[What to work on]:
1. According to the plant description below, what color is the corolla, and where are its orange spots?
2. Condense the paragraph of the plant description that begins "Plants 8–30 cm, herbaceous" into a bulleted list that keeps its main facts.
3. List every measurement in centimeters or millimeters given in the plant description, with the part each one describes.

[Page extract]:
* * * * *

Sp. Pl. 1: 142. 1753 ,.
Plants 8–30 cm, herbaceous; rhizomes thick, short; rosettes sometimes clumped, vegetative parts efarinose but often pubescent. Leaves not aromatic, indistinctly or abruptly petiolate; petiole winged; blade with deep reticulate veins abaxially, ovate to ovate-oblong, 5–20 × 2–6 cm, thin, membranaceous in age, margins coarsely toothed, apex acute to obtuse, surfaces pubescent, hairs simple. Inflorescences 5–16-flowered; involucral bracts plane, unequal. Pedicels erect to drooping, moderately thick, 3–20 mm, length 1–3 times bracts, flexuous. Flowers heterostylous; calyx pale green, broadly campanulate, 0.8–2 cm; corolla yellow, with orange spots at base of lobes, tube 8–20 mm, length to 1 times calyx, eglandular, limb 8–28 mm diam., lobes 8–14 mm, apex slightly emarginate to distinctly notched. Capsules ovoid, length to 1 times calyx. Seeds without flanged edges, minutely vesiculate. 2n = 22 (Europe).

* * * * *

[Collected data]

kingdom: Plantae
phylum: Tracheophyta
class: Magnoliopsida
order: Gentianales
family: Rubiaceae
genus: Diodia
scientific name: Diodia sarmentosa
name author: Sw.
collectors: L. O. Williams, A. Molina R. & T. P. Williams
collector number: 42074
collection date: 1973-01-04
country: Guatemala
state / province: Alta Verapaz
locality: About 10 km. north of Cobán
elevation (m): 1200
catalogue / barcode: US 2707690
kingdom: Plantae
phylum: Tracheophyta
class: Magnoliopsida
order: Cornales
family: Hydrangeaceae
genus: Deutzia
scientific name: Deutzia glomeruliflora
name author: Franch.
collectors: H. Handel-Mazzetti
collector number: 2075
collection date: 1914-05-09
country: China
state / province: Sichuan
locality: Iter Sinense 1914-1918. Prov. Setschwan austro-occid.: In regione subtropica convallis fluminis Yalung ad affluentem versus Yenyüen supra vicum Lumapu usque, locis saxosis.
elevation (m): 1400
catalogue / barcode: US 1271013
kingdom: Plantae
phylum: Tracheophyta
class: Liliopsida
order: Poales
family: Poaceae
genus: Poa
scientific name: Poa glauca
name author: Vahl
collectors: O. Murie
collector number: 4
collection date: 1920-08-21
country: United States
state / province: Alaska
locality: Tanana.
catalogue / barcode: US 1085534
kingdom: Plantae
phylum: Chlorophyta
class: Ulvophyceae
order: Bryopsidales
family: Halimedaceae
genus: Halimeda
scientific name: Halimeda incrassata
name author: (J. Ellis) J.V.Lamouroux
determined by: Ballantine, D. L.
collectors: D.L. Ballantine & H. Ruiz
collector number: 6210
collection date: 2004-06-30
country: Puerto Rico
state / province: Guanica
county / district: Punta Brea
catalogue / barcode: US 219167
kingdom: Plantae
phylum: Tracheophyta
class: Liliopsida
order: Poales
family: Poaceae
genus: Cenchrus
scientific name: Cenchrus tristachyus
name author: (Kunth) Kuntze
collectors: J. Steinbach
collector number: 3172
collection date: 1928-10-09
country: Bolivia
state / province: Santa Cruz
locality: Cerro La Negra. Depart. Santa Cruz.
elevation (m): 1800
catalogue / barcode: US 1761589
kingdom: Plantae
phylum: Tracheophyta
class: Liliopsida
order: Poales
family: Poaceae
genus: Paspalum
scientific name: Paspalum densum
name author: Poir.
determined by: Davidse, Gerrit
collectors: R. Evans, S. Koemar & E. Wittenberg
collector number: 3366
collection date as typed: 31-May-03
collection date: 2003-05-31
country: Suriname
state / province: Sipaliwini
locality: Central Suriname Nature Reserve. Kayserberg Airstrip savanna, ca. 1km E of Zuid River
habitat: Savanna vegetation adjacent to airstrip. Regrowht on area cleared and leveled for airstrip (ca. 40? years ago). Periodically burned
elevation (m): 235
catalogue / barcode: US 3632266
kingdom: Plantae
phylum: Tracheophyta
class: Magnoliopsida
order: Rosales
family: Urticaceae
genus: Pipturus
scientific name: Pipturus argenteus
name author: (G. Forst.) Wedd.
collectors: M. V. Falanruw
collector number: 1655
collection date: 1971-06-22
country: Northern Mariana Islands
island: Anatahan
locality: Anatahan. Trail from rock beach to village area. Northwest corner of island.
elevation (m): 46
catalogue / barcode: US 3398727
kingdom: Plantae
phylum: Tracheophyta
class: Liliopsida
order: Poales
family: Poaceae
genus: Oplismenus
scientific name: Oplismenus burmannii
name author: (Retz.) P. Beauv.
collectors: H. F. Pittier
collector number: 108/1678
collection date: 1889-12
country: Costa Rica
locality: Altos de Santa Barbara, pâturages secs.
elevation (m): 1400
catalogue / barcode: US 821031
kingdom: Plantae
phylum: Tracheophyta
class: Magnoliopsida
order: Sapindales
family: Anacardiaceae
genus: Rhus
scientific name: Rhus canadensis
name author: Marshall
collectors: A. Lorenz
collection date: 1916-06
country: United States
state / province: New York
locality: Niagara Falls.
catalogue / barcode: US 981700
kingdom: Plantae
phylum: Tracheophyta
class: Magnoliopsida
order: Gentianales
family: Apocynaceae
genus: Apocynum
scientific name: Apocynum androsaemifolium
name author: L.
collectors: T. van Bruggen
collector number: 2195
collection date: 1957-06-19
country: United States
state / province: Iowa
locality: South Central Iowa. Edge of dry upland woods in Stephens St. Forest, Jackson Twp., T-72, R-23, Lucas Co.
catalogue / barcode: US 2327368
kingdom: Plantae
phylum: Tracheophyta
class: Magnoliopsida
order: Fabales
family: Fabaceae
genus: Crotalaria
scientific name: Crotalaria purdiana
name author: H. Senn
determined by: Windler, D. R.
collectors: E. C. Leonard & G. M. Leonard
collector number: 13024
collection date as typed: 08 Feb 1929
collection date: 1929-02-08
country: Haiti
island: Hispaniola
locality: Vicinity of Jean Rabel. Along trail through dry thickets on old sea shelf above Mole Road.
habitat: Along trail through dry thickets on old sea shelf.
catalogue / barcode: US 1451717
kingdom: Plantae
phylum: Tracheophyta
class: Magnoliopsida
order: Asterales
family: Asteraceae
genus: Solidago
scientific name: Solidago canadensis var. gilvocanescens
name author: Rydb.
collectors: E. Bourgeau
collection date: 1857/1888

* * * * *

[Answers for the tasks]:
1. The corolla is yellow, with orange spots at the base of the lobes.

2.
- Plants: herbaceous, 8–30 cm; thick, short rhizomes; rosettes sometimes clumped; vegetative parts efarinose, often pubescent
- Leaves: not aromatic, winged petiole; blade ovate to ovate-oblong, 5–20 × 2–6 cm, thin, deeply reticulate-veined beneath, coarsely toothed, apex acute to obtuse, with simple hairs
- Inflorescences: 5–16 flowers; involucral bracts plane, unequal
- Pedicels: erect to drooping, flexuous, 3–20 mm, 1–3 times the bracts
- Flowers: heterostylous; calyx pale green, broadly campanulate, 0.8–2 cm; corolla yellow with orange spots at the lobe bases, tube 8–20 mm, limb 8–28 mm in diameter, lobes 8–14 mm, slightly emarginate to distinctly notched
- Capsules: ovoid, up to the length of the calyx
- Seeds: without flanged edges, minutely vesiculate
- Chromosome number: 2n = 22 (Europe)

3.
- Plants: 8–30 cm
- Leaf blade: 5–20 × 2–6 cm
- Pedicels: 3–20 mm
- Calyx: 0.8–2 cm
- Corolla tube: 8–20 mm
- Corolla limb: 8–28 mm in diameter
- Corolla lobes: 8–14 mm